This, the last poem in Stanley Kunitz’s Collected Poems (2000), touches me every time I read it. I thought of it often during the months of isolating and social distancing, though my hugging-averse friends have a point that we do entirely too much indiscriminate touching here. Handshakes could go, especially in ‘flu season, even with diligent hand-washing.
I want a hug as much as the next person,
But I’m not dying for one.
Posted to my social media page, this got the biggest response ever.
Touch is necessary to human thriving, but the pandemic has taught us to be more selective about who we touch and how. Maybe we could do better than hokey-jokey elbow bumps of politicians. Eye contact, a nod. Hand on heart. Palms pressed into namaste, say, or Japanese-style bows.
As I learned in Japan, one quickly adopts and adapts, even if a few rules of etiquette are mangled in the process. For example, who initiates the bow? Gender differences? How low to go? Can you bow and exit gracefully? Do you bow to an elevator attendant? Maître d’ but not server? This is probably all covered in a handbook for business travelers.
In Tokyo, particularly on public transportation or in crowds – impossible to avoid – it was common to see people wearing masks. At the time of my visit, I found it noteworthy. But isn’t it just common courtesy, common sense, to avoid spreading a cold, the ‘flu, or worse? No big deal in a nation that puts community good ahead of personal convenience.
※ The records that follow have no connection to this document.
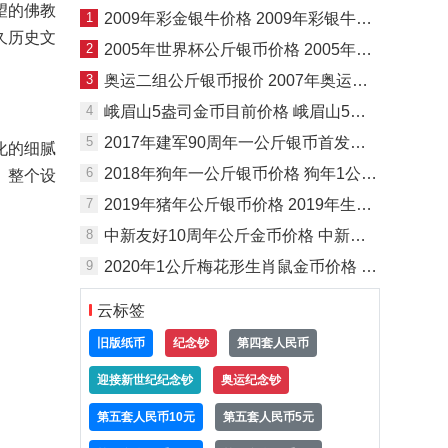
望的佛教
1
2009年彩金银牛价格 2009年彩银牛多少钱
久历史文
2
2005年世界杯公斤银币价格 2005年1公斤德国世界杯足球赛彩银币最新报价
3
奥运二组公斤银币报价 2007年奥运第二组1公斤银币升值潜力
4
峨眉山5盎司金币目前价格 峨眉山5盎司金币收藏价值
5
2017年建军90周年一公斤银币首发价格 建军90周年1公斤银币回收价格
化的细腻
6
2018年狗年一公斤银币价格 狗年1公斤银币最新价格
。整个设
7
2019年猪年公斤银币价格 2019年生肖猪1公斤银币回收价
8
中新友好10周年公斤金币价格 中新友好公斤金币最新价格
9
2020年1公斤梅花形生肖鼠金币价格 鼠年1公斤梅花金币值多少钱
云标签
旧版纸币
纪念钞
第四套人民币
迎接新世纪纪念钞
奥运纪念钞
第五套人民币10元
第五套人民币5元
This afternoon, I’ll be meeting my book group on Zoom, once again. Omicron transmission is still a factor in South Florida where I live, though many of my fellow citizens are resisting vaccination and refusing to wear masks. (Neil Gorsuch, for shame!) When we began talking about books just before Covid, we took turns entertaining and we all miss that face to face intimacy, and yes, hugging. However, like most people I know, I’ve adjusted to Zoom (even if I haven’t mastered how to make myself look less cadaverous).
Thanks to Zoom, I am part also of the Montclair Writers Group that used to meet in the local library. I live and raised my children in Montclair, New Jersey, earned two degrees from Montclair State U, so I feel I’m home, in some sense. These weekly meetings where we write poetry or prose to prompts for about 20 minutes each, then ‘gather’ to read and share some writerly tips and ideas, was the inspiration for my 80th birthday poetry reading on Zoom last October. About 50 friends and family members from around the U.S., plus England and Germany, joined in. High tech; high touch! Intimate as one could get in, in our little lighted Hollywood squares. Brought to us by Covid-19. Who would have thought?!